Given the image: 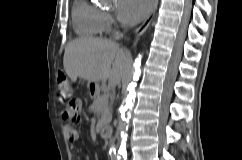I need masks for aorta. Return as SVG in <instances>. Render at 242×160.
<instances>
[{
    "mask_svg": "<svg viewBox=\"0 0 242 160\" xmlns=\"http://www.w3.org/2000/svg\"><path fill=\"white\" fill-rule=\"evenodd\" d=\"M140 58L135 63V70L132 72L130 78L128 79V88L131 89L133 81L138 77ZM130 108H131V98L128 95L121 105V119L118 125V131L121 136V144L117 152V160H125L126 154V140H127V131L128 124L130 119ZM111 149L116 151L115 145H111Z\"/></svg>",
    "mask_w": 242,
    "mask_h": 160,
    "instance_id": "1",
    "label": "aorta"
}]
</instances>
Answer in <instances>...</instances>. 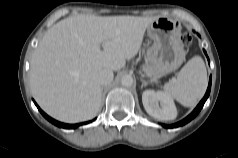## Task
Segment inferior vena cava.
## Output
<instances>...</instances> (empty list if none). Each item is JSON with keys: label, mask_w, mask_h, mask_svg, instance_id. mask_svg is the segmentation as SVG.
<instances>
[{"label": "inferior vena cava", "mask_w": 238, "mask_h": 158, "mask_svg": "<svg viewBox=\"0 0 238 158\" xmlns=\"http://www.w3.org/2000/svg\"><path fill=\"white\" fill-rule=\"evenodd\" d=\"M113 78V71L107 68L100 69L97 74V81L101 86L109 85Z\"/></svg>", "instance_id": "obj_1"}]
</instances>
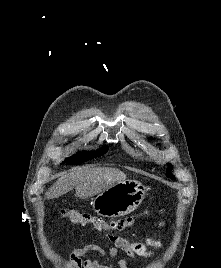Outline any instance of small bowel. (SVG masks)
<instances>
[{
  "label": "small bowel",
  "mask_w": 221,
  "mask_h": 268,
  "mask_svg": "<svg viewBox=\"0 0 221 268\" xmlns=\"http://www.w3.org/2000/svg\"><path fill=\"white\" fill-rule=\"evenodd\" d=\"M106 239L112 243L108 250L97 244H85L75 248L69 254L71 268H129L127 259H118L120 251L129 257H150L153 249L160 246L159 241L137 234L133 239H127L117 234H106ZM108 256L109 262L103 263L99 259Z\"/></svg>",
  "instance_id": "c3829d8e"
}]
</instances>
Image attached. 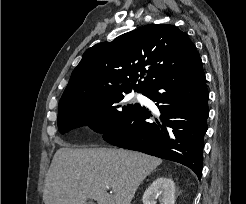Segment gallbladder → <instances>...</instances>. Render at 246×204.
<instances>
[{"mask_svg": "<svg viewBox=\"0 0 246 204\" xmlns=\"http://www.w3.org/2000/svg\"><path fill=\"white\" fill-rule=\"evenodd\" d=\"M85 204H94L92 201L86 202Z\"/></svg>", "mask_w": 246, "mask_h": 204, "instance_id": "bac80fb5", "label": "gallbladder"}]
</instances>
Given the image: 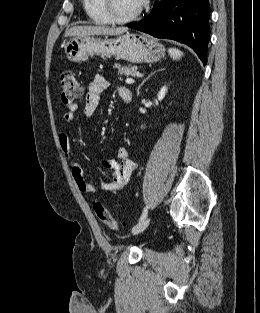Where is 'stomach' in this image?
Here are the masks:
<instances>
[{
	"instance_id": "0dacf381",
	"label": "stomach",
	"mask_w": 260,
	"mask_h": 313,
	"mask_svg": "<svg viewBox=\"0 0 260 313\" xmlns=\"http://www.w3.org/2000/svg\"><path fill=\"white\" fill-rule=\"evenodd\" d=\"M164 47L155 39L127 33L116 38L104 39L90 36L73 37L65 45L69 61L80 62L92 55H113L132 63H153L164 57Z\"/></svg>"
}]
</instances>
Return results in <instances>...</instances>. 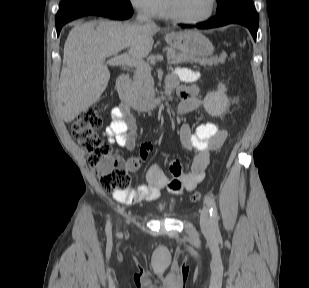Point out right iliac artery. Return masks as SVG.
<instances>
[{"mask_svg": "<svg viewBox=\"0 0 309 288\" xmlns=\"http://www.w3.org/2000/svg\"><path fill=\"white\" fill-rule=\"evenodd\" d=\"M106 231H107V232L110 231V226H109V225L107 226Z\"/></svg>", "mask_w": 309, "mask_h": 288, "instance_id": "1", "label": "right iliac artery"}]
</instances>
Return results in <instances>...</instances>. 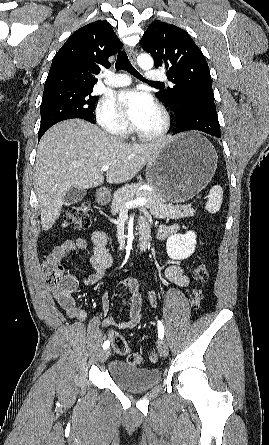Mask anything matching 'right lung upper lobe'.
Segmentation results:
<instances>
[{
    "mask_svg": "<svg viewBox=\"0 0 269 445\" xmlns=\"http://www.w3.org/2000/svg\"><path fill=\"white\" fill-rule=\"evenodd\" d=\"M123 44L111 25L98 20L76 30L53 58L44 91L61 88H93L99 65L110 67L108 57Z\"/></svg>",
    "mask_w": 269,
    "mask_h": 445,
    "instance_id": "right-lung-upper-lobe-1",
    "label": "right lung upper lobe"
}]
</instances>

----------

**AIM**
Return every line of the data above that contains the string "label". Case counts.

**EXERCISE RESULT**
    "label": "aorta"
<instances>...</instances> (empty list if none). Each item is JSON with keys: label, mask_w, mask_h, mask_svg, instance_id. mask_svg is the segmentation as SVG.
[{"label": "inferior vena cava", "mask_w": 238, "mask_h": 158, "mask_svg": "<svg viewBox=\"0 0 238 158\" xmlns=\"http://www.w3.org/2000/svg\"><path fill=\"white\" fill-rule=\"evenodd\" d=\"M113 78V71L107 68L100 69L97 74V81L101 86L109 85Z\"/></svg>", "instance_id": "obj_1"}]
  "label": "small bowel",
[{"mask_svg": "<svg viewBox=\"0 0 246 204\" xmlns=\"http://www.w3.org/2000/svg\"><path fill=\"white\" fill-rule=\"evenodd\" d=\"M85 204H94L92 201L86 202Z\"/></svg>", "mask_w": 246, "mask_h": 204, "instance_id": "bac80fb5", "label": "gallbladder"}]
	"label": "stomach",
[{"mask_svg": "<svg viewBox=\"0 0 309 288\" xmlns=\"http://www.w3.org/2000/svg\"><path fill=\"white\" fill-rule=\"evenodd\" d=\"M106 231H107V232L110 231V226H109V225L107 226Z\"/></svg>", "mask_w": 309, "mask_h": 288, "instance_id": "1", "label": "right iliac artery"}]
    "label": "right lung upper lobe"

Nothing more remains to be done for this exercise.